Running Jobs
Jobs on Baskerville are under the control of the Slurm scheduling system. The scheduling system is configured to offer an equitable distribution of resources over time to all users. The key means by which this is achieved are:
- Jobs are scheduled according to the resources that are requested.
- Jobs are not necessarily run in the order in which they are submitted.
- Jobs requiring a large number of cores and/or long walltime will have to queue until the requested resources become available. The system will run smaller jobs, that can fit in available gaps, until all of the resources that have been requested for the larger job become available - this is known as backfill. Hence it is beneficial to specify a realistic walltime for a job so it can be fitted in the gaps.
Slurm Jobs¶
Here we give a quick introduction to Slurm commands. Those requiring more fine grain control should consult the relevant documentation. Jobs move through a (simplified!) lifecycle as follows;
---
title: Slurm job lifecycle
---
%%{init: {"flowchart": {"htmlLabels": false}} }%%
flowchart TD
cf["`**CONFIGURING (CF)** - job has been allocated resources, waiting for them to come ready`"]
pd["`**PENDING (PD)** - job is waiting for resources`"]
running["`**RUNNING (R)** - job is processing`"]
cg["`**COMPLETING (CG)** - job has finished and is cleaning up`"]
cd["`**COMPLETED (CD)** - job is stopping`"]
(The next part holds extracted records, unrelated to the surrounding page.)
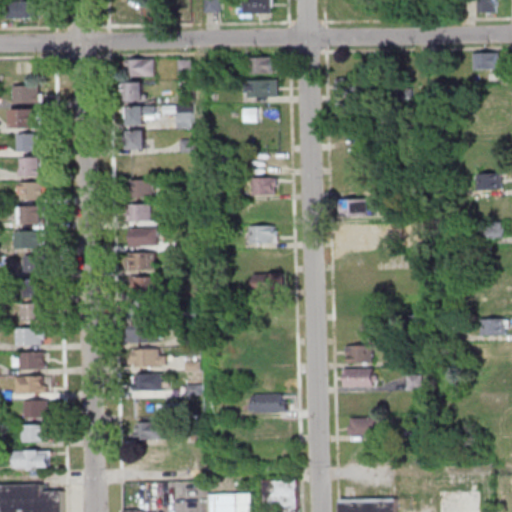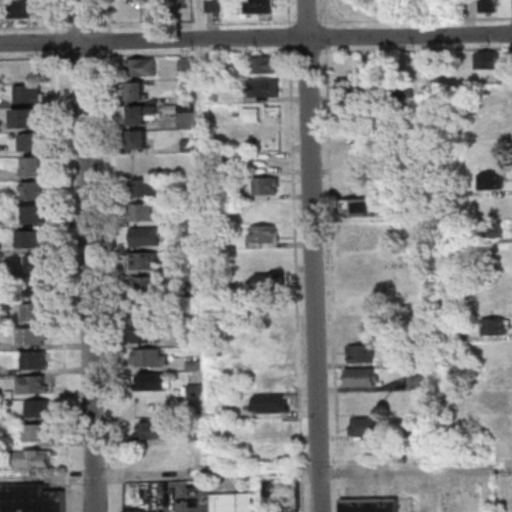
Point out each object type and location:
building: (213, 5)
building: (214, 5)
building: (488, 5)
building: (259, 6)
building: (259, 6)
building: (488, 6)
building: (24, 8)
building: (137, 8)
building: (139, 8)
building: (23, 9)
road: (256, 38)
building: (487, 59)
building: (488, 60)
building: (433, 61)
building: (262, 64)
building: (263, 65)
building: (141, 66)
building: (186, 66)
building: (142, 67)
building: (27, 69)
building: (28, 69)
building: (352, 85)
building: (351, 86)
building: (261, 87)
building: (263, 87)
building: (136, 89)
building: (136, 91)
building: (28, 93)
building: (28, 93)
building: (408, 93)
building: (171, 109)
building: (353, 109)
building: (350, 111)
building: (142, 112)
building: (183, 114)
building: (143, 115)
building: (252, 115)
building: (26, 117)
building: (27, 117)
building: (384, 118)
building: (187, 120)
building: (140, 137)
building: (139, 139)
building: (29, 142)
building: (29, 142)
building: (189, 145)
building: (33, 164)
building: (141, 164)
building: (32, 166)
building: (490, 181)
building: (490, 181)
building: (266, 185)
building: (267, 185)
building: (144, 187)
building: (143, 188)
building: (33, 189)
building: (33, 190)
building: (359, 206)
building: (360, 206)
building: (268, 208)
building: (35, 212)
building: (140, 212)
building: (142, 212)
building: (34, 214)
building: (411, 215)
building: (493, 229)
building: (493, 229)
building: (359, 230)
building: (265, 233)
building: (264, 234)
building: (145, 236)
building: (145, 236)
building: (30, 238)
building: (32, 238)
building: (440, 239)
building: (191, 243)
road: (86, 255)
road: (114, 255)
road: (295, 255)
road: (311, 255)
road: (331, 255)
building: (144, 260)
building: (145, 261)
building: (36, 262)
building: (37, 263)
building: (189, 265)
building: (358, 280)
building: (267, 282)
building: (269, 282)
road: (63, 284)
building: (145, 284)
building: (37, 285)
building: (145, 285)
building: (37, 287)
building: (191, 290)
building: (221, 292)
building: (500, 301)
building: (358, 304)
building: (143, 309)
building: (145, 309)
building: (33, 311)
building: (34, 311)
building: (191, 315)
building: (495, 326)
building: (496, 326)
building: (273, 330)
building: (144, 332)
building: (145, 332)
building: (32, 335)
building: (32, 335)
building: (443, 336)
building: (272, 353)
building: (361, 353)
building: (362, 353)
building: (150, 357)
building: (150, 357)
building: (31, 359)
building: (34, 360)
building: (194, 365)
building: (496, 373)
building: (360, 376)
building: (362, 376)
building: (151, 381)
building: (151, 381)
building: (415, 382)
building: (416, 382)
building: (34, 383)
building: (32, 385)
building: (196, 389)
building: (270, 402)
building: (270, 403)
building: (39, 407)
building: (39, 409)
building: (366, 425)
building: (272, 426)
building: (366, 426)
building: (153, 429)
building: (153, 429)
building: (37, 432)
building: (37, 433)
building: (415, 433)
building: (196, 437)
building: (1, 440)
building: (33, 458)
building: (34, 458)
road: (255, 472)
building: (283, 494)
building: (31, 498)
building: (31, 498)
building: (262, 498)
building: (460, 500)
building: (460, 501)
building: (227, 503)
building: (247, 503)
building: (370, 504)
building: (370, 505)
building: (135, 510)
building: (135, 510)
f["`**FAILED (F)** - job has failed, either due a slurm requirement, e.g. timeout, or due to a fail in the running code`"]
cf --> pd
pd --> running
running --> cg
cg --> cd
running --> f
Submitting a job¶
The command to submit a job is sbatch
. For example, to submit the set of
commands contained in the file myscript.sh
, use the command:
sbatch myscript.sh
The system will return a job number, for example:
Submitted batch job 55260
Slurm is aware of your current working directory when submitting the job so there is no need to manually specify it in the script.
Upon completion of the job, there will be two output files in the directory from which you submitted the job. These files, for job id 55260, are:
slurm-55260.out
- standard out and standard error outputslurm-55260.stats
- information about the job from Slurm
Cancelling a job¶
To cancel a queued or running job use the scancel
command and supply it with
the job ID that is to be cancelled. For example, to cancel the previous job:
scancel 55260
Monitoring Your Jobs¶
There are a number of ways to monitor the current status of your job. You can view what’s going on by issuing any one of the following commands:
squeue
is Slurm’s command for viewing the status of your jobs. This shows information such as the job’s ID and name, the QOS used (the “partition”, which will tell you the node type), the user that submitted the job, time elapsed and the number of nodes being used.scontrol
is a powerful interface that provides an advanced amount of detail regarding the status of your job. Theshow
command withinscontrol
can be used to view details regarding a specific job.
For example:
squeue
squeue -j 55620
scontrol show job 55620
Associate Jobs with Projects and QoS¶
Every job has to be associated with a project to ensure the equitable distribution of resources. Project owners and members will have been issued a project code for each registered project, and only usernames authorised by the project owner will be able to run jobs using that project code. Additionally, every job has to be associated with a QoS.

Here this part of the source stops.